Skip to main content
Ben Nadel at cf.Objective() 2017 (Washington, D.C.) with: Valerie Poreaux
Ben Nadel at cf.Objective() 2017 (Washington, D.C.) with: Valerie Poreaux ( @valerieporeaux )

Using ColdFusion To Capture Form Data And Then Submitting The Form

By on
Tags:

Earlier today, I talked about helping someone grab HTML form data and then resubmitting it with the existing form data. As an introduction to that, I talked about taking an HTML tag and parsing it into a ColdFusion structure.

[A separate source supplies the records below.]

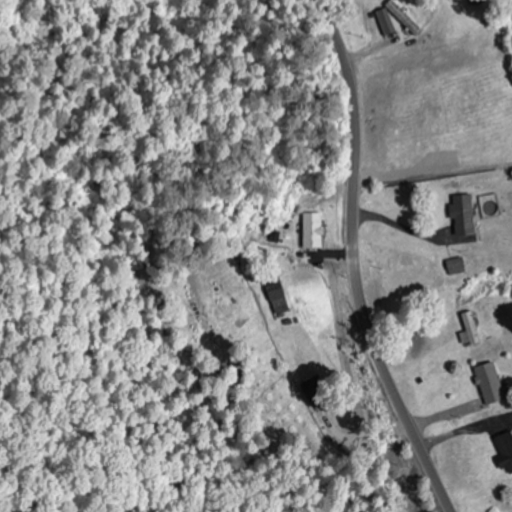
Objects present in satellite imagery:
building: (476, 2)
building: (404, 18)
building: (463, 215)
building: (313, 230)
road: (352, 262)
building: (456, 266)
building: (278, 296)
building: (470, 329)
building: (490, 383)
building: (316, 390)
building: (505, 450)
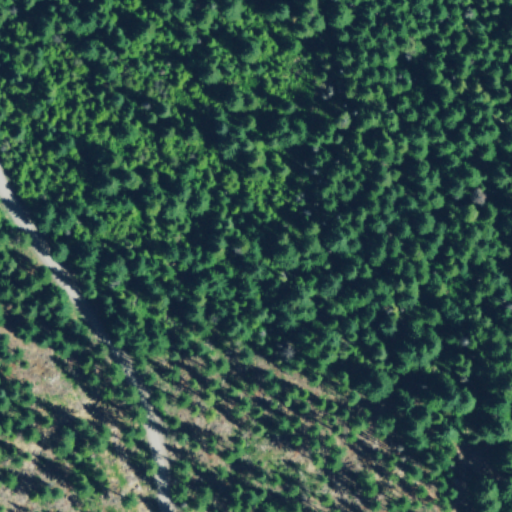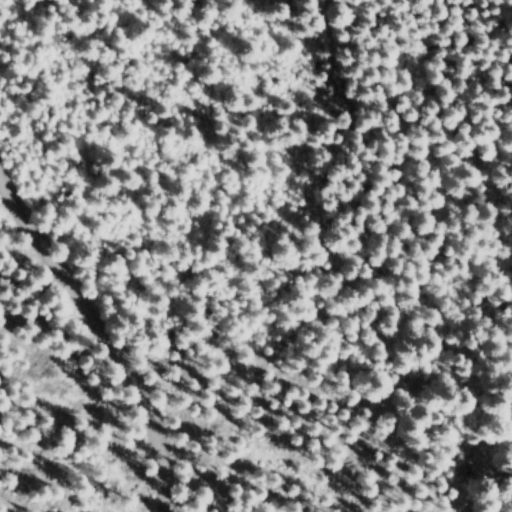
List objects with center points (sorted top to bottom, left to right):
road: (90, 381)
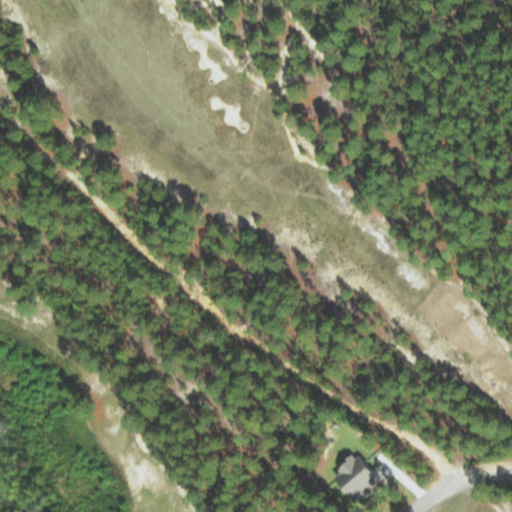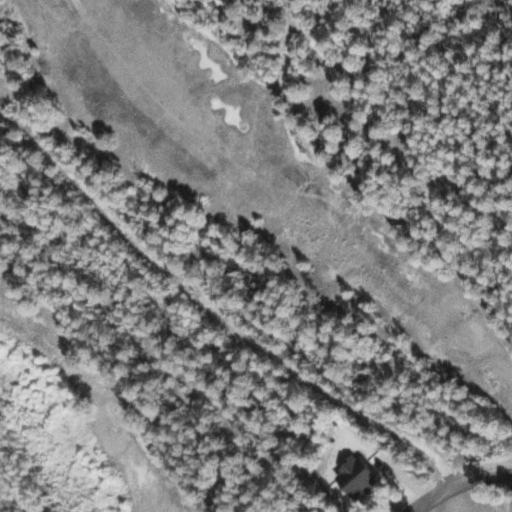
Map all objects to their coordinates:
park: (227, 284)
road: (243, 328)
building: (363, 475)
road: (457, 481)
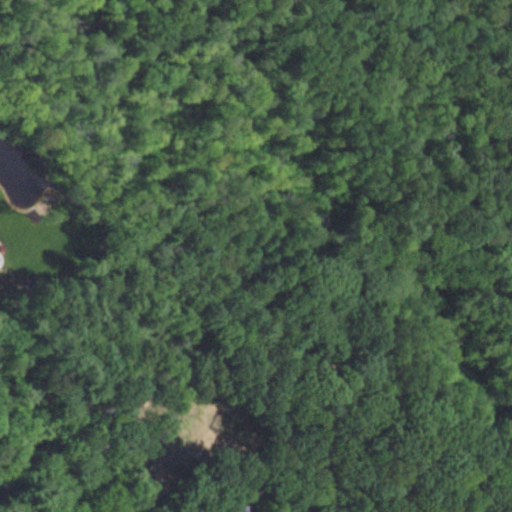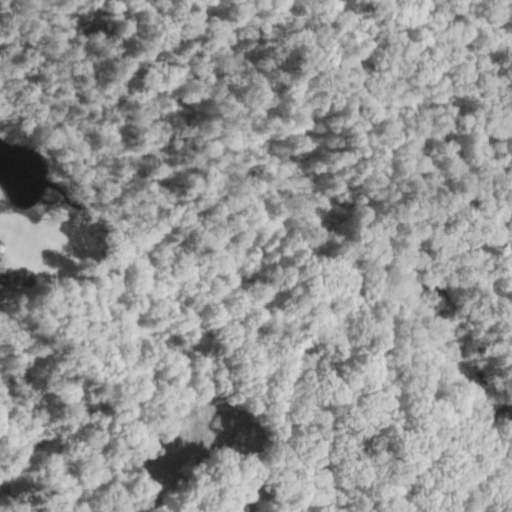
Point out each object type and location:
road: (47, 493)
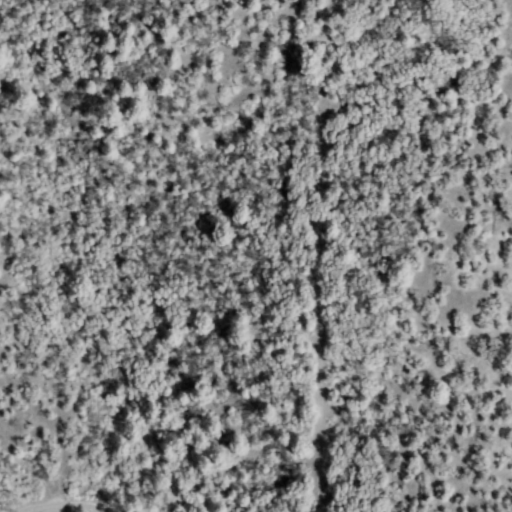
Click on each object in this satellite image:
road: (63, 507)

Now, we are going to build on that and actually grab the forms out of a page, parse the inputs, and resubmit the data with a combination of existing form fields and our own form field data. This demo does not cover all aspects of form scrapping, nor does it cover maintaining sessions across CFHttp calls, but it should be sufficient to give some direction.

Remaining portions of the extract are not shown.